▶ What you are asked to do: Could you write out the lines below exactly, beginning with the first and finishing with the one that contains "stars today**): WMRouter是一款Android路由框架，基于组件化的设计思路，有功能灵活、使用简单的特点。"?

# # # # # # #

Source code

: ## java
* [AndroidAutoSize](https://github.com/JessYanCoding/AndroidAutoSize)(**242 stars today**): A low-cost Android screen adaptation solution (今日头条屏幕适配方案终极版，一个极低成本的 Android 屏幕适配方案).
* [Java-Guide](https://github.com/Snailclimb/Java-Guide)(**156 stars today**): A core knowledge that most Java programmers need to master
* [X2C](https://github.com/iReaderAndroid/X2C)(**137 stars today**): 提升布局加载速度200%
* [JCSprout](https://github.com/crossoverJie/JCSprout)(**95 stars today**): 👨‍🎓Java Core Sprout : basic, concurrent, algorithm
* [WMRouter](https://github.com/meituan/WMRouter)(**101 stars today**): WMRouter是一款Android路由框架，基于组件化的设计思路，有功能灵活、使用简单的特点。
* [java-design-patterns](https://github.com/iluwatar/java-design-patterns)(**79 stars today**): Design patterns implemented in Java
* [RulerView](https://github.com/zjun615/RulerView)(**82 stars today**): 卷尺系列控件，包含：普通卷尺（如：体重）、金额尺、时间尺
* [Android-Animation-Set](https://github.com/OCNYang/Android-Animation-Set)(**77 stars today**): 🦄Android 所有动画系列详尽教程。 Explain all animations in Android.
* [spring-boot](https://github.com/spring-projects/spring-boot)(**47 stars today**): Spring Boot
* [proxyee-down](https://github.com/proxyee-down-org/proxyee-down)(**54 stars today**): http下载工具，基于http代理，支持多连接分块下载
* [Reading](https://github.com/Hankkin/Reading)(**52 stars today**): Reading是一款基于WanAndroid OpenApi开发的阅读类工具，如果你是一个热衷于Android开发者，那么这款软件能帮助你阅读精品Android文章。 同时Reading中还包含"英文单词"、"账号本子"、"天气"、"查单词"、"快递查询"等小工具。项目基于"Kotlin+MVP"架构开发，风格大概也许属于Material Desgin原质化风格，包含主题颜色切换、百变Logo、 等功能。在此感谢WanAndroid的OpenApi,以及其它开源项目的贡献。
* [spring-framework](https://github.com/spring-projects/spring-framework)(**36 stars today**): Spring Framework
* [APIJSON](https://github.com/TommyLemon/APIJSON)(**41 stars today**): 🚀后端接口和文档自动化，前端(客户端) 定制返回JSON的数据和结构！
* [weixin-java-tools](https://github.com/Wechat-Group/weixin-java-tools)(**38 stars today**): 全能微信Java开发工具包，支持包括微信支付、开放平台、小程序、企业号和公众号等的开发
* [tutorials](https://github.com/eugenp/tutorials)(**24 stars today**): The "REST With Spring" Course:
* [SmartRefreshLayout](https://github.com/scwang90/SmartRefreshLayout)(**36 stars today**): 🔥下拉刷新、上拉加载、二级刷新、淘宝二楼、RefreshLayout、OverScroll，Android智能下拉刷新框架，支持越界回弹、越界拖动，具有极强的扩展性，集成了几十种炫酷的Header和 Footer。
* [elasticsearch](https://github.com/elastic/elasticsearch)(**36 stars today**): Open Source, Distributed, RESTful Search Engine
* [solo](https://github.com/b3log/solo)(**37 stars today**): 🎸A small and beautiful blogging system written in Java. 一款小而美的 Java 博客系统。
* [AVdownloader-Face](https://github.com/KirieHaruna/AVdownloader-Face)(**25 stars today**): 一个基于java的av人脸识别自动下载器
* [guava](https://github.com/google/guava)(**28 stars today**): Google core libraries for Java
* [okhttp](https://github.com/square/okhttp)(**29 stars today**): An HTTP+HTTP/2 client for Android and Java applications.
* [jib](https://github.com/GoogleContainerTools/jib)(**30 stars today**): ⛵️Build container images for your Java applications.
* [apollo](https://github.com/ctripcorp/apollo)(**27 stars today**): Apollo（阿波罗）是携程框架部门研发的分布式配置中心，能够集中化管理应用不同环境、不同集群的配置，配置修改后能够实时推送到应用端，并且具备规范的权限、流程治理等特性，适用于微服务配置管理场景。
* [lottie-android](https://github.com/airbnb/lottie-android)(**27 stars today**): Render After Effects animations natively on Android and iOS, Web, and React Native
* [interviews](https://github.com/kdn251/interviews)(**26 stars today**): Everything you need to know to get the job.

# # # # # # #

▶ Solution to this task:
Source code

: ## java
* [AndroidAutoSize](https://github.com/JessYanCoding/AndroidAutoSize)(**242 stars today**): A low-cost Android screen adaptation solution (今日头条屏幕适配方案终极版，一个极低成本的 Android 屏幕适配方案).
* [Java-Guide](https://github.com/Snailclimb/Java-Guide)(**156 stars today**): A core knowledge that most Java programmers need to master
* [X2C](https://github.com/iReaderAndroid/X2C)(**137 stars today**): 提升布局加载速度200%
* [JCSprout](https://github.com/crossoverJie/JCSprout)(**95 stars today**): 👨‍🎓Java Core Sprout : basic, concurrent, algorithm
* [WMRouter](https://github.com/meituan/WMRouter)(**101 stars today**): WMRouter是一款Android路由框架，基于组件化的设计思路，有功能灵活、使用简单的特点。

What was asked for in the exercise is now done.